From 3e404cd075854aa1274a9cd801921b87897bade4 Mon Sep 17 00:00:00 2001
From: 25Harry <38323906+25Harry@users.noreply.github.com>
Date: Mon, 13 May 2019 03:28:05 +0530
Subject: [PATCH] Created required brackets in logn (#33401)

---
 guide/english/algorithms/b-trees/index.md | 2 +-
 1 file changed, 1 insertion(+), 1 deletion(-)

diff --git a/guide/english/algorithms/b-trees/index.md b/guide/english/algorithms/b-trees/index.md
index 4ea7d3df71..38c4261630 100644
--- a/guide/english/algorithms/b-trees/index.md
+++ b/guide/english/algorithms/b-trees/index.md
@@ -15,7 +15,7 @@ Properties of B-Tree:
 5) Number of children of a node is equal to the number of keys in it plus 1.
 6) All keys of a node are sorted in increasing order. The child between two keys k1 and k2 contains all keys in range from k1 and k2.
 7) B-Tree grows and shrinks from root which is unlike Binary Search Tree. Binary Search Trees grow downward and also shrink from downward.
-8) Like other balanced Binary Search Trees, time complexity to search, insert and delete is O(Logn).
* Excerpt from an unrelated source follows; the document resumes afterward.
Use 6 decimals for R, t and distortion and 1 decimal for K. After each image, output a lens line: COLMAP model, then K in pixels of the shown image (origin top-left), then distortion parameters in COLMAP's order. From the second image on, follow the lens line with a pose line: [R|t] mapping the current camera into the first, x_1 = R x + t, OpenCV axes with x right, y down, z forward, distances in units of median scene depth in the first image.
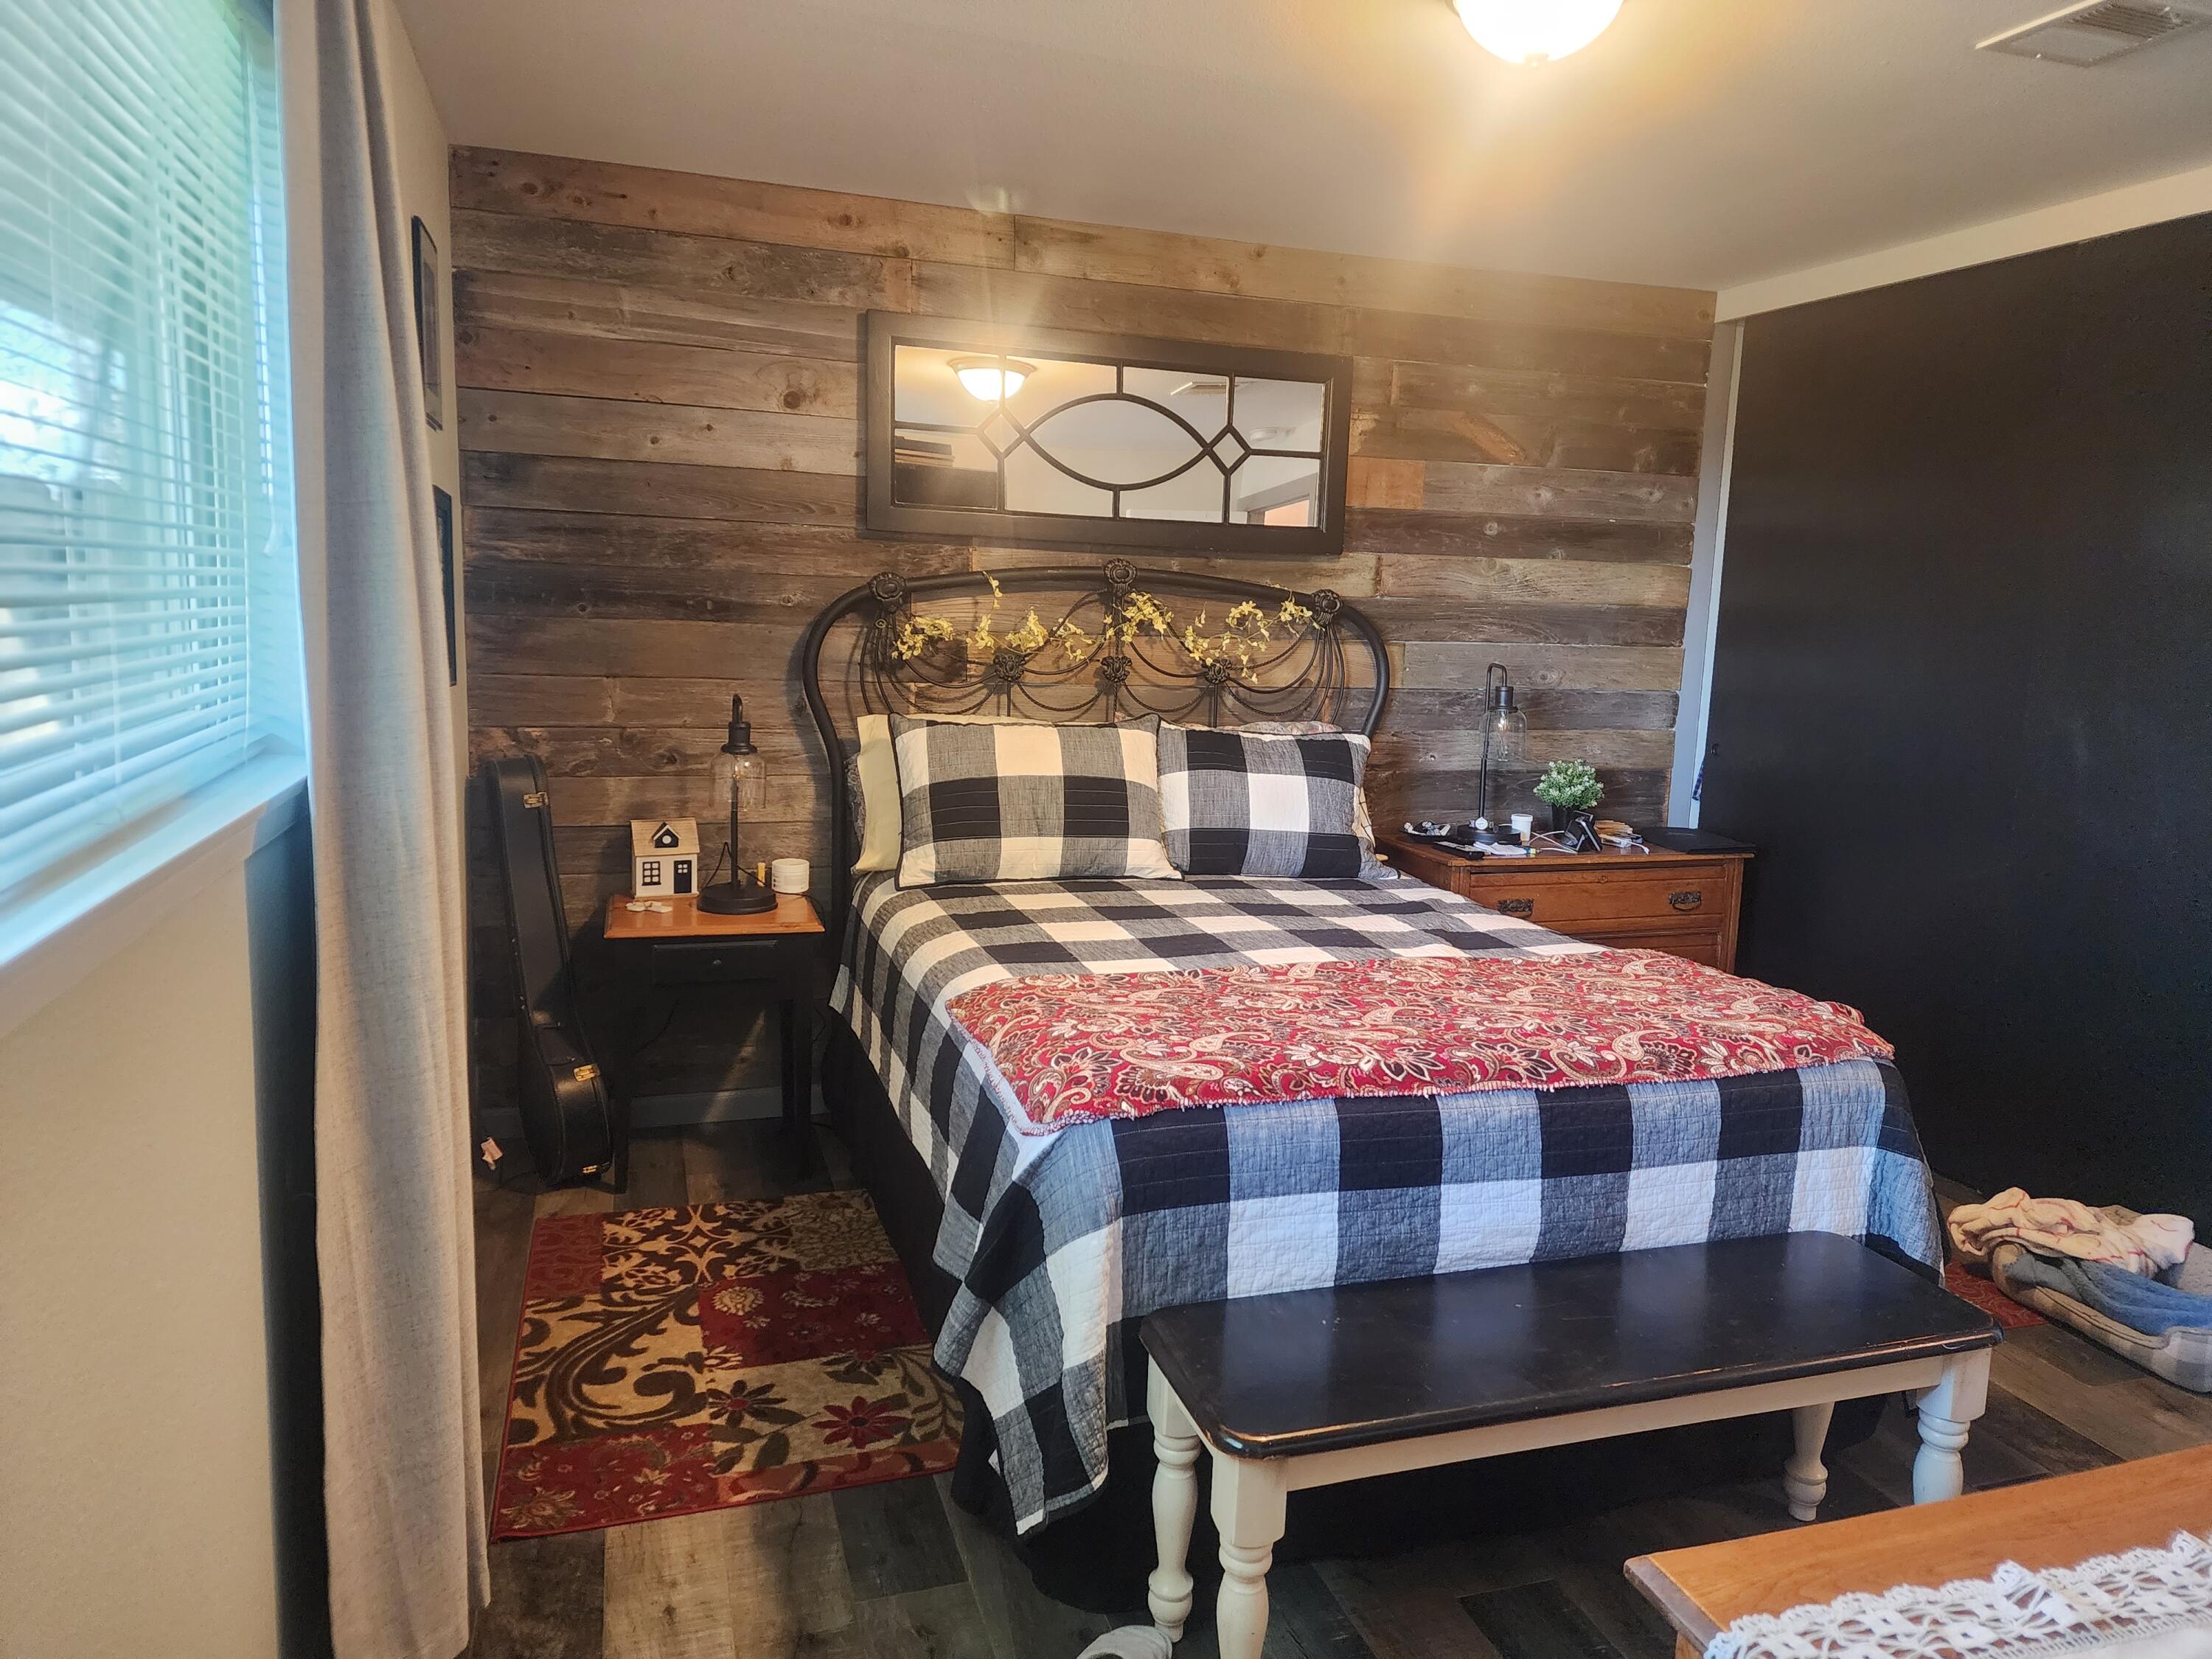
lens RADIAL K [[1474.6, 0, 1106.4], [0, 1474.6, 813.0], [0, 0, 1]] dist [0.045199, -0.009511]
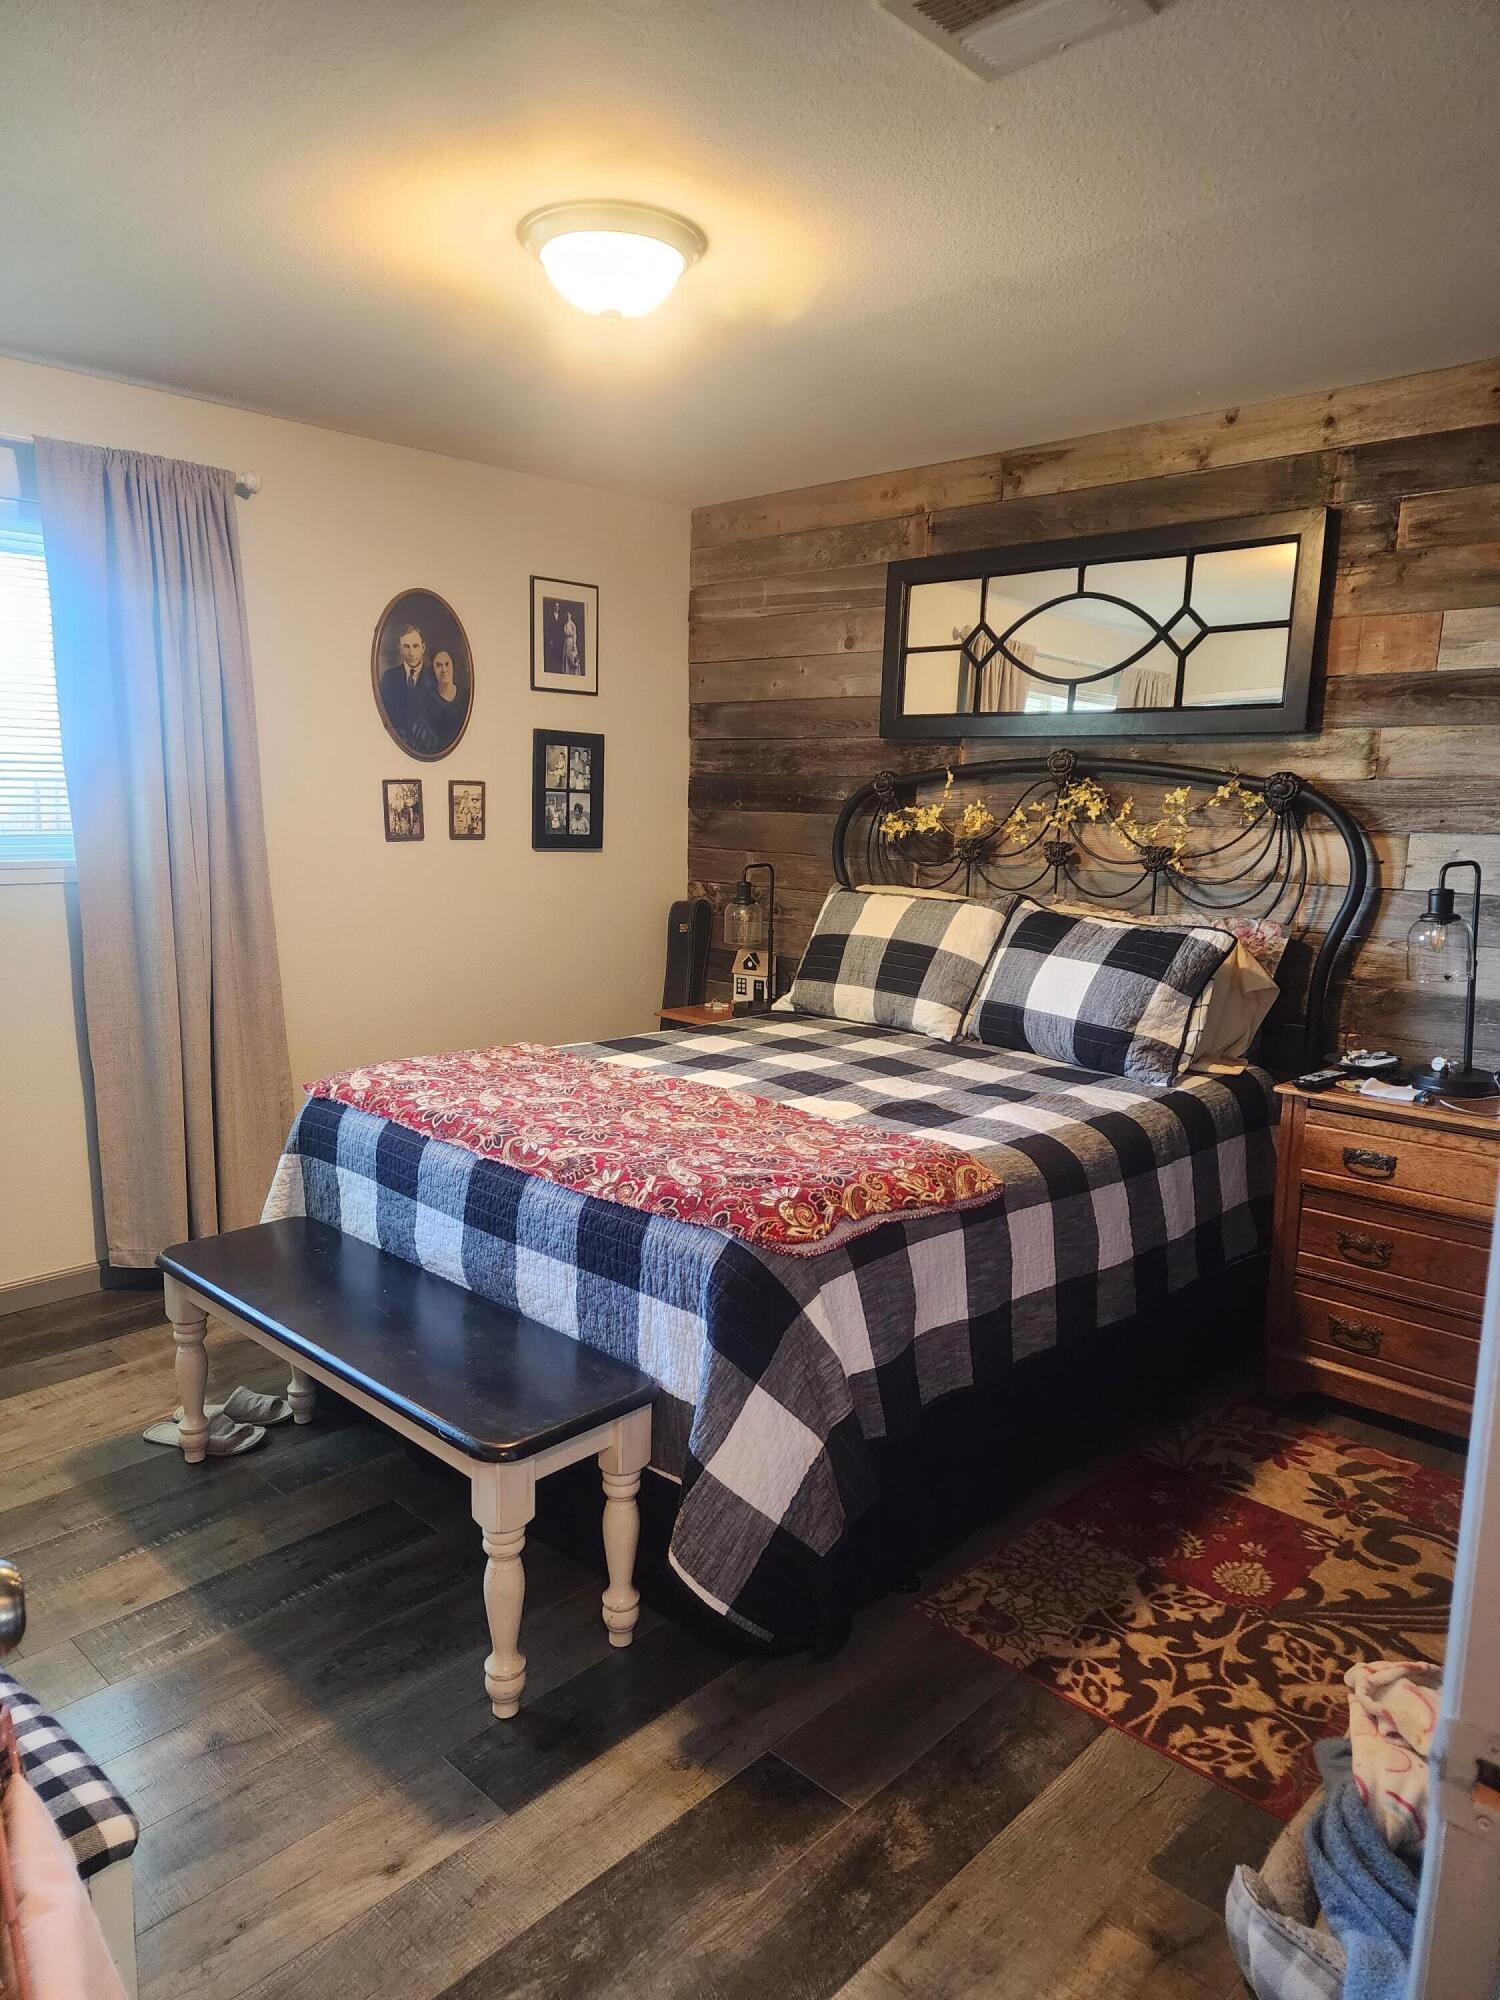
lens RADIAL K [[1333.3, 0, 749.7], [0, 1333.3, 1013.7], [0, 0, 1]] dist [0.045199, -0.009511]
pose [[0.470155, 0.122117, -0.874095, 0.826178], [-0.126832, 0.989450, 0.070013, -0.025922], [0.873423, 0.077947, 0.480683, 0.383947]]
+8) Like other balanced Binary Search Trees, time complexity to search, insert and delete is O(Log(n)).
 
 Search:
 Search is similar to search in Binary Search Tree. Let the key to be searched be k. We start from root and recursively traverse down. For every visited non-leaf node, if the node has key, we simply return the node. Otherwise we recur down to the appropriate child (the child which is just before the first greater key) of the node. If we reach a leaf node and don’t find k in the leaf node, we return NULL.